FBI spokeswoman Sanders was unable to say what kind of damage could have been caused had the gas can exploded, as that information is part of the ongoing investigation.

In a tweet late Tuesday night, Cornell Brooks, president of the NAACP, said: “Thankfully no one was hurt in a suspicious explosion at our Colorado Spring #NAACP office. We remain vigilant.”

The president of the NAACP Colorado Springs chapter, Henry Allen Jr., vowed to continue fighting for civil rights.

We’ll move on,” Allen told The Gazette. “This won’t deter us from doing the job we want to do in the community.

Burn marks outside #NAACP bldg in the Springs, after homemade bomb exploded.

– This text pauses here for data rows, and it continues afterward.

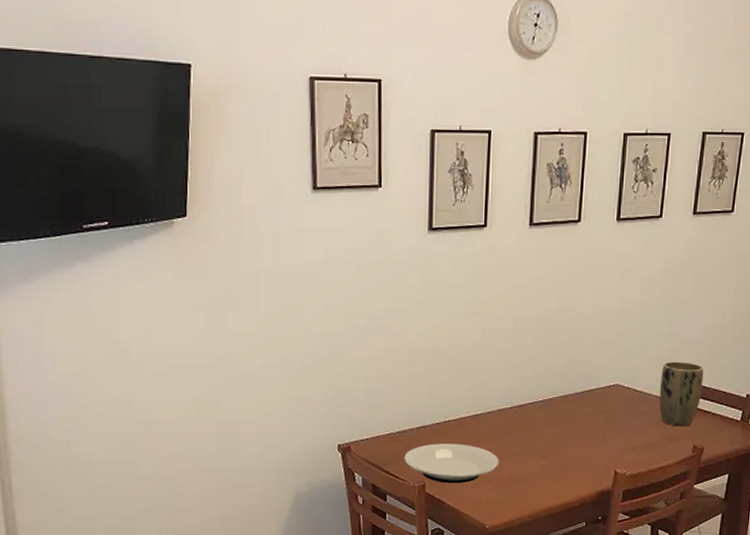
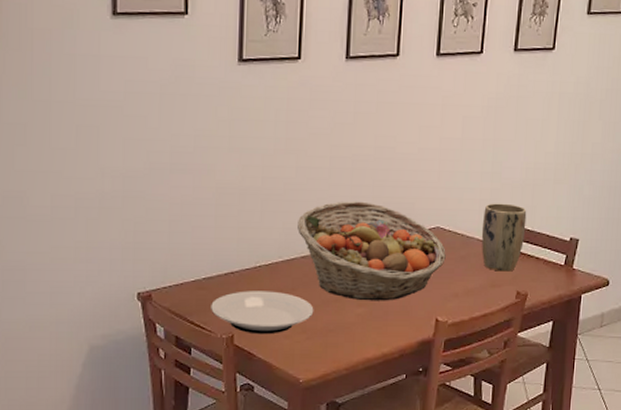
fruit basket: none [484,360,625,454] -> present [298,201,446,301]

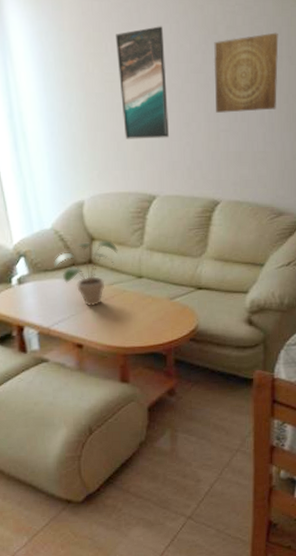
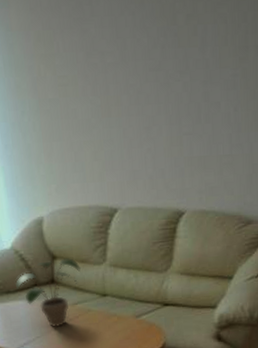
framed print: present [116,26,169,139] -> none [67,19,129,149]
wall art: present [213,32,279,113] -> none [173,19,244,114]

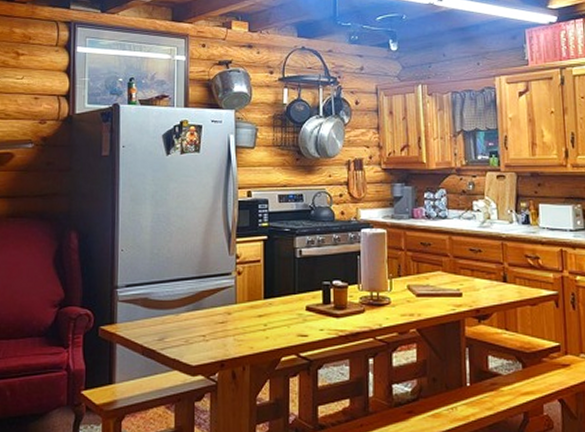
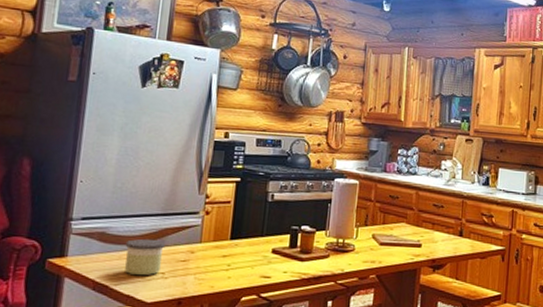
candle: none [166,302,204,340] -> present [125,238,166,276]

At 10, the FBI's search for a suspect. pic.twitter.com/2s93EYEkNH

— Tom Mustin (@tomcbs4) January 7, 2015

The NAACP office was closed Wednesday morning. Southerland said the office doesn’t usually keep regular hours because it is staffed mostly by volunteers.

The Southern Poverty Law Center, which fights hate and bigotry through advocacy and litigation, said there is reason for the oldest civil rights organization to be vigilant, as this is not the first attack on NAACP offices and its personnel.

In 1965, a car bomb injured NAACP leader George Metcalfe in Mississippi; a plot to bomb the office in Baltimore was foiled in 1981; and shots were fired in the NAACP headquarters in Baltimore in 1989. A tear gas bomb injured eight children when it went off in the Atlanta regional NAACP office in 1989, and later in ’89 a letter bomb sent to a Savannah office killed Robert Robertson, chairman of the Legal Redress Committee.

Other violent incidents, like a firebomb at the NAACP office in Tacoma, Washington, in 1993, have also been reported since.

A bomb by the NAACP offices in Colorado. Is this what it has come to? #BlackLivesMatter

— Linda Sarsour (@lsarsour) January 7, 2015

Southerland said it’s no coincidence that the explosion happened near the NAACP office, as the national organization has been outspoken about the failure of a St. Louis County grand jury to indict a Ferguson, Missouri police officer for shooting and killing unarmed black teenager Michael Brown.

Personally, I think that it’s all related,” he said. “What’s happening in Ferguson, what’s happening here, it’s all related.